## START Text section
[Mesa-dev] [RFC PATCH 00/16] A new IR for Mesa

Wed Aug 20 07:34:54 PDT 2014

On Wed, Aug 20, 2014 at 5:57 AM, Christian König
<deathsimple at vodafone.de> wrote:
> Am 20.08.2014 um 14:33 schrieb Connor Abbott:
>
>> On Tue, Aug 19, 2014 at 11:57 PM, Christian König
>> <deathsimple at vodafone.de> wrote:
>>>
>>> I think we can fix this by introducing new structured variants of the
>>> branch instruction in a way that doesn't alter the fundamental structure
>>> of the IR.  E.g. an if branch could look like:
>>>
>>> ifbr i1 <cond>, label <iftrue>, label <iffalse>, label <join>
>>>
>>> Where both branches are guaranteed to converge at <join>.  Sure, this
>>> will require fixing many assumptions, but on the one hand it's not
>>> immediately required (as we can address this problem for the time being
>>> using the same solution AMD uses) and on the other hand it's still less
>>> work than starting from scratch.
>>>
>>> Well, I've wrote the structurizer pass in LLVM you are talking about here
>>> and from my experience you really don't want any structured form of
>>> control
>>> flow in the IR.
>>>
>>> Structured control flow is just a specialized form of unstructured
>>> control
>>> flow and even if it looks rather awkward at first glance it is indeed
>>> simpler to destructurize the compiler generated control flow for
>>> optimization and structurize again for instruction selection.
>>
>> That's interesting. I still think that with the right infrastructure,
>> having structured control flow really isn't that bad, and it prevents
>> optimizations from doing work like optimizing "if (foo) { break; }"
## END Text section
## START Data rows
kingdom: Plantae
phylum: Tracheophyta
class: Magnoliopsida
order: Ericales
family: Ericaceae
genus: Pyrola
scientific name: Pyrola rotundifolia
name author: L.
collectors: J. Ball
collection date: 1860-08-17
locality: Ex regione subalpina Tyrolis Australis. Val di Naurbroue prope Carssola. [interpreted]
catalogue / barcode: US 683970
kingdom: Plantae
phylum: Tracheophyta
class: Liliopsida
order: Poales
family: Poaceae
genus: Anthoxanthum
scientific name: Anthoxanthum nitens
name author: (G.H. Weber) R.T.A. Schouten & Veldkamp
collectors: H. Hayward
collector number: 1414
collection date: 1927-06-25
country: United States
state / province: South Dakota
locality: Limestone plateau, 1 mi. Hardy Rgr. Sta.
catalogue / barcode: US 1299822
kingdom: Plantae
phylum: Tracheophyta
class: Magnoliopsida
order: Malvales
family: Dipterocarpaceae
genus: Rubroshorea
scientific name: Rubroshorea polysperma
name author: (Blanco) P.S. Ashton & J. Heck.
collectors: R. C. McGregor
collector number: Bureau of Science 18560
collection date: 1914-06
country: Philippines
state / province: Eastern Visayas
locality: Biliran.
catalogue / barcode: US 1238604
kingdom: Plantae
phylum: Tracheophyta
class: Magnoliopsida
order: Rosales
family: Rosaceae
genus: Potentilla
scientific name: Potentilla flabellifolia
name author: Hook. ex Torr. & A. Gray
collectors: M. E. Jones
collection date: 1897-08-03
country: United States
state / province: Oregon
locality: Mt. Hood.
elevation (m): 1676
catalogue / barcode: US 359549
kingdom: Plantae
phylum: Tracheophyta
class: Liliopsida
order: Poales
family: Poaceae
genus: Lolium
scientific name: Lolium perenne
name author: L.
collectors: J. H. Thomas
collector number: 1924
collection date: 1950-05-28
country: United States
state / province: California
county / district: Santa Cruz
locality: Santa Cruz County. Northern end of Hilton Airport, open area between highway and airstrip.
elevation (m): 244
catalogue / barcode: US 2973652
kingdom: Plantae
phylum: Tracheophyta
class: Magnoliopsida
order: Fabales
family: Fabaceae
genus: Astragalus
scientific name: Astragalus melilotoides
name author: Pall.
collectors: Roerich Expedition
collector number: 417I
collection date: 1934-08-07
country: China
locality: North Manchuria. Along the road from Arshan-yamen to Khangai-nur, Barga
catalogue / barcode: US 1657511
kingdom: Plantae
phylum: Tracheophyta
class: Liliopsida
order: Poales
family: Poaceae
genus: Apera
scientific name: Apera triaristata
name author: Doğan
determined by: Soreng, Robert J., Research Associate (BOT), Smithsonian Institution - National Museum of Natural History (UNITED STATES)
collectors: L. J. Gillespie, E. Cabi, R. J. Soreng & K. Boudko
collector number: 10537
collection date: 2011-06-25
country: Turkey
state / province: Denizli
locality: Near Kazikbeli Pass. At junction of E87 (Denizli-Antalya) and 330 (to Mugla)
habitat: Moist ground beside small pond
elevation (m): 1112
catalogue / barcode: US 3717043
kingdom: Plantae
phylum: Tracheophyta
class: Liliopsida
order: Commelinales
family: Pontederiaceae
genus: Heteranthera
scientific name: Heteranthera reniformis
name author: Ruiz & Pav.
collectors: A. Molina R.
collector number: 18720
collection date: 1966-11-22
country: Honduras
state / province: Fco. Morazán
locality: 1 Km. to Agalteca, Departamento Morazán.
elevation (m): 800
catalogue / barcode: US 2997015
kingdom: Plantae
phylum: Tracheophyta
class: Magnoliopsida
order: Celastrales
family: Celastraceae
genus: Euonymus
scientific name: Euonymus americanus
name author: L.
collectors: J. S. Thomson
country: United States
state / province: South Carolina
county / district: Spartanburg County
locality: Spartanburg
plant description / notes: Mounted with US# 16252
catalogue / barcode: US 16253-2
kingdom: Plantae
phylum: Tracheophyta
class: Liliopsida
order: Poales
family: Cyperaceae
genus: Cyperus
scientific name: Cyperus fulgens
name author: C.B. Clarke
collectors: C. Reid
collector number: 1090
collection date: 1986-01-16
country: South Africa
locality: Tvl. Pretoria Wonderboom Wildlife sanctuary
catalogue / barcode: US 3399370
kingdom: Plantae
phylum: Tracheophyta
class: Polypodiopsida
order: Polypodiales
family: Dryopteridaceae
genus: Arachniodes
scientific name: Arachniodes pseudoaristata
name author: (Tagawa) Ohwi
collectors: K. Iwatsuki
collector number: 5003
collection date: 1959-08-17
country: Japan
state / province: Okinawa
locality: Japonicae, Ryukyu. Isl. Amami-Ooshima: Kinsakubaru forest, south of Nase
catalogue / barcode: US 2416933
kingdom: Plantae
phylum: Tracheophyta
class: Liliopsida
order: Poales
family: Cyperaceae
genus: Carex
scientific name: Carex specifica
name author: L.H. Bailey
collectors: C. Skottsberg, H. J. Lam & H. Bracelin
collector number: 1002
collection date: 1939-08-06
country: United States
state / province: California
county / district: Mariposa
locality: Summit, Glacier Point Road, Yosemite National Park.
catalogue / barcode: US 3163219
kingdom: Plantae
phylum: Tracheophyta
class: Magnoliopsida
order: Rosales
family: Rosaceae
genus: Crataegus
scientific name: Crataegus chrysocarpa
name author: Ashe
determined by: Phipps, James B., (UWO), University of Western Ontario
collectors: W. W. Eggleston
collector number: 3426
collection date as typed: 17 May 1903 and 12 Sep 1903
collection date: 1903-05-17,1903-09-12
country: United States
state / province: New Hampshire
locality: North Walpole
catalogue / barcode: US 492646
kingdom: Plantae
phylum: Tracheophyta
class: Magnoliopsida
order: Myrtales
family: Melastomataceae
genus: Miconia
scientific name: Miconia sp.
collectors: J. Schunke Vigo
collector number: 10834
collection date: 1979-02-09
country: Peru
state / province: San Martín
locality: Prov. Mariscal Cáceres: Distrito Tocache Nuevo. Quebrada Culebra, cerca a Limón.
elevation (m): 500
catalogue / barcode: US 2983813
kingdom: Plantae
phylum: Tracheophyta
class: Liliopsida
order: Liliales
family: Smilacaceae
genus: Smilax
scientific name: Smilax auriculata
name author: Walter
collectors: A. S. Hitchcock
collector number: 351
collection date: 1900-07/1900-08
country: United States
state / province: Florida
## END Data rows
• Tasks to perform
(1) In the Mesa IR thread, at which label are both branches of the proposed ifbr instruction guaranteed to converge?
(2) Carry on the Mesa IR mailing-list thread from the point where it stops.

• The answers
(1) At <join>.

(2)
>> into a single conditional branch when clearly that's not very
>> productive. I would suspect that LLVM just isn't very good at
>> structured control flow since it wasn't designed that way, and that's
>> why it seems hard to work with.
>
>
> Well, maybe I should note that a lot of closed source driver are using LLVM
> for their internal IR representation and as far as I know they have more or
> less all a rather structured way of control flow.
>
> The problem with LLVM really isn't it's IR, because it's not designed CPU
> centric like you obviously think, but rather more that LLVM doesn't have a
> stable interface and is a rather fast moving project.
>
> Actually for example for R600 you do want to optimize a pattern like "if
> (foo) { break; }" into a conditional branch, cause if you look at the ISA
> you see that the LOOP_BREAK pattern is able to take an additional condition
> to apply to the current execution mask.
>
> When you design an hardware independent IR looking at the backend hardware
> level like you do right now is actually the completely wrong approach. What
> you need to do is making the IR as simple as possible and then allow to do
> specialized operations on it to translate it into the desired machine code.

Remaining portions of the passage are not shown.